At the end of third grade, when I was 10, my house burned down. I was the one who found the fire in the garage and alerted my mother and sister to get out of the house. I remember going inside to tell my mother and we stayed inside for a few minutes while she called the fire department. Then we left and went to our neighbor's house. My mother's new Corvette was in the garage and blew up before the fire fighters got there. Most of the house was gone before they could even attempt to save it. I basically watched my house explode, then was taken by police car to my best friend's house where I slept over that night. I distinctly remember falling asleep in her bed and crying into her pillow, feeling totally completely terrified and disconnected from the life I lived in that house. It seemed like that life burned away and there was nothing left. I still feel like that. We were able to save some pictures and old movie film, and one of my favorite pictures from my childhood is one that is an enlarged picture of my mother, my sister and I set on a 70's wooden plaque. The wood is burned and the border of the picture is, too, but the image shows through the center. A few years ago my sister, my dad and I did a project together in which we bought an old film projector off of ebay and watched all the old semi-destroyed movies. I felt like it was a priceless gift to have footage from the inside of the house. Oh my god! I was able to relive what I was forced to only imagine in my mind's eye for so many years. That's what my room looked like--wow, remember the wierd elf cookie jar on the kitchen counter? Look at the wallpaper! I felt like I was going home.
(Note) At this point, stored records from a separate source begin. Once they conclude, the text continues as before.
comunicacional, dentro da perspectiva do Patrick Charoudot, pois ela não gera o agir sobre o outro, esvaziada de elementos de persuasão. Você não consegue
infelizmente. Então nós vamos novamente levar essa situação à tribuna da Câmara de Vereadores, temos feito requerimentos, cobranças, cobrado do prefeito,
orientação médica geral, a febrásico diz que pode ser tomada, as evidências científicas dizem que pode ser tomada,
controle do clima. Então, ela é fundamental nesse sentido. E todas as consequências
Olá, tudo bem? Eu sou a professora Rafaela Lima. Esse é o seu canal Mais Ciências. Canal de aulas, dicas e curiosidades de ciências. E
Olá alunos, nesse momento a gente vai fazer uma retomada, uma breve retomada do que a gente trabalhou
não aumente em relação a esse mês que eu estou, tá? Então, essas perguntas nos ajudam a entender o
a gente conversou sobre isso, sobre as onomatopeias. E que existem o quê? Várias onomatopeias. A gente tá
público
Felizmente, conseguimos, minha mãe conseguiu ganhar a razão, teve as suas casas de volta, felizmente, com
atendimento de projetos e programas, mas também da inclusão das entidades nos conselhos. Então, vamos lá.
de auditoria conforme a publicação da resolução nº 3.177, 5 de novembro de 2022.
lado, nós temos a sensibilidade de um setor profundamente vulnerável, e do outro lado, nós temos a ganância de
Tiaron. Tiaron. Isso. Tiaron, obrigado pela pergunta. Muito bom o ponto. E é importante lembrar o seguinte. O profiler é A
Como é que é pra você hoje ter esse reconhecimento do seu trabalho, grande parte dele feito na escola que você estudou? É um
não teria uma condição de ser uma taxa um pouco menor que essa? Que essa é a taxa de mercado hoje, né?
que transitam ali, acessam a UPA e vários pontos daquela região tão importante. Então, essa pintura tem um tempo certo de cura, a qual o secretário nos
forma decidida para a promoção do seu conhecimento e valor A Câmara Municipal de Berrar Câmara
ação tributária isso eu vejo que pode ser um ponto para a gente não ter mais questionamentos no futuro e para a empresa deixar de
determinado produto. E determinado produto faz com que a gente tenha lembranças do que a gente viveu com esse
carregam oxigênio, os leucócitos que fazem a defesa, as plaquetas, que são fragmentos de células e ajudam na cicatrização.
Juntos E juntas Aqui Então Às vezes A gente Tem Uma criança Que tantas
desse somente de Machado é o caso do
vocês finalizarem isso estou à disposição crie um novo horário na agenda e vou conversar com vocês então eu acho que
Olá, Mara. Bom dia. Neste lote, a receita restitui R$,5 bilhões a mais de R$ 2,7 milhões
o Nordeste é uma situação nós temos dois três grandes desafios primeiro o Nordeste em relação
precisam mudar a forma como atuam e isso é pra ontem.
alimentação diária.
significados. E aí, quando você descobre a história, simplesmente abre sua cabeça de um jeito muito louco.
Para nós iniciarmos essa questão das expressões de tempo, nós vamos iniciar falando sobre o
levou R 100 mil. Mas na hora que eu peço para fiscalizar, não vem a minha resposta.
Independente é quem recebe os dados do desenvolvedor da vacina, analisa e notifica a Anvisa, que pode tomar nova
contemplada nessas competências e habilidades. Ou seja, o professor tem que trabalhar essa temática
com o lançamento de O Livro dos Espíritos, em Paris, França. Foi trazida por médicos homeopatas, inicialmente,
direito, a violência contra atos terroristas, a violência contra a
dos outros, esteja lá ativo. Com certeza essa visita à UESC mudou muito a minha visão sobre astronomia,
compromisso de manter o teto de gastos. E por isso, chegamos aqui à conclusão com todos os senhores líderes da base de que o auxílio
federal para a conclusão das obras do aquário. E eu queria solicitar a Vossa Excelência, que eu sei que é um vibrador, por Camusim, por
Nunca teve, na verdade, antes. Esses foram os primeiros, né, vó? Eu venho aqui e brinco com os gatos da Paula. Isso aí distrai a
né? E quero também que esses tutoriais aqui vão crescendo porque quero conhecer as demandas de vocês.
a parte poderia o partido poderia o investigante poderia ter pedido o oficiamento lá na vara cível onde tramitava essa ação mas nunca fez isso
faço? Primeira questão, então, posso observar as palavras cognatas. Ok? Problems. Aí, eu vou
I still feel so attached to that house--its like another piece of my life that was taken away from me in which I had no control.

Then, when I was 20, my (adoptive) mother died. She had been sick for basically my whole life. Not like a little sick. SICK. Hospitalized over and over again, year after year. For the last several years of her life, while I was in middle and high school, she almost died several times, and there I was again, powerless over a horrible situation I could not control. Even though it was humanly impossible for her to stay alive at the end, I was stunned when she actually died. I spoke with her the night before; I called her from a payphone from my crazy life on the road with my crazy (first) husband and baby. I told her that my birth mother and I had made arrangements for her to come to the US for us to meet. Then the phone cut out and I actually didn't have any money to call her back. That was the last thing I said to her. She died in the middle of that night.

After my mother's funeral, my grandmother said to me, "Did you even love your mother?" As if losing my mother for the second time wasn't torturous enough.

Needless to say, my identity within (and without) my family is more than confusing.